Other emergency lending

The CARES Act includes $32 billion in grants to cover wages at passenger air carriers, cargo air carriers and contractors. There is also $10 billion in a Coronavirus Relief Fund for state and city government expenditures incurred in dealing with the coronavirus emergency. The fund will be allocated by population proportions, with a minimum of $1.25 billion for each state.

Health provisions

The CARES Act includes provisions addressing supply shortages, coverage of diagnostic testing for COVID-19, support for healthcare providers, improving telehealth service access and flexibility, encouragement for the creation of drugs to treat the virus, strengthening related Medicare and Medicaid provisions, and providing support for educational institutions.


This communication is intended to provide general information on legislative COVID-19 relief measures as of the date of this communication and may reference information from reputable sources.
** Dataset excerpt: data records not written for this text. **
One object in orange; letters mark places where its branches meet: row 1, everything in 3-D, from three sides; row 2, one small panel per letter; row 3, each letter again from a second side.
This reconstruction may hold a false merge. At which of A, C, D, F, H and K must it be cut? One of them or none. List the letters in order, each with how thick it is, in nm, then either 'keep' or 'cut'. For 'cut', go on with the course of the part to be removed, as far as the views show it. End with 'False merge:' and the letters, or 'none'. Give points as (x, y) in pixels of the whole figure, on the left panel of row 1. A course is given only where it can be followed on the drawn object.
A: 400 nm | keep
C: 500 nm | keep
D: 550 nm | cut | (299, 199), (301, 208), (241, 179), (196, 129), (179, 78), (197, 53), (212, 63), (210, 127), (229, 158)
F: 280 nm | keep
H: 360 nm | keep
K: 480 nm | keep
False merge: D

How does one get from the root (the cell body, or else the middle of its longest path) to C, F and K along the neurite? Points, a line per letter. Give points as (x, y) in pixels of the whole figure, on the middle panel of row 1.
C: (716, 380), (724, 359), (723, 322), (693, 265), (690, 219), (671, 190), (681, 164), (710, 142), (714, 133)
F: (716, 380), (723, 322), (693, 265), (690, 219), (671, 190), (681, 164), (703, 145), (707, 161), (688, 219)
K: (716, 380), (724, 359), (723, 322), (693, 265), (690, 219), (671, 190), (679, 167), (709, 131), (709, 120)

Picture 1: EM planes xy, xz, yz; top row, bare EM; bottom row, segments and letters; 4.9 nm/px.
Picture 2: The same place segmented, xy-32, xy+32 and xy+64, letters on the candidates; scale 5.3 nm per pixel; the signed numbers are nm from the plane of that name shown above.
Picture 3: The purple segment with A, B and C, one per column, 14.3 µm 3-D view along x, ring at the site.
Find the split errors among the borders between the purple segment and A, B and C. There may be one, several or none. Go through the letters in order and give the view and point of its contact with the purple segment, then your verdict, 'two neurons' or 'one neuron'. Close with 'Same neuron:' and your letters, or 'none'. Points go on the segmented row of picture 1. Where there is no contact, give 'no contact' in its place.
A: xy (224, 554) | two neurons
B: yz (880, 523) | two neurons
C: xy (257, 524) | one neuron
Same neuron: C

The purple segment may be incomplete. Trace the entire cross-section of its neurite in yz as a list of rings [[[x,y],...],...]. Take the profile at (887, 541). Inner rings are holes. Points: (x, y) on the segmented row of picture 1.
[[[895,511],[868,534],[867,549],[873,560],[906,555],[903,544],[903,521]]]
Although our firm has made every reasonable effort to ensure that the information provided is accurate, we make no warranties, expressed or implied, on the information provided. As legislative efforts are still ongoing, we expect that there may be additional guidance and clarification from regulators that may modify some of the provisions in this communication. Some of those modifications may be significant. As such, be aware that this is not a comprehensive analysis of the subject matter covered and is not intended to provide specific recommendations to you or your business with respect to the matters addressed.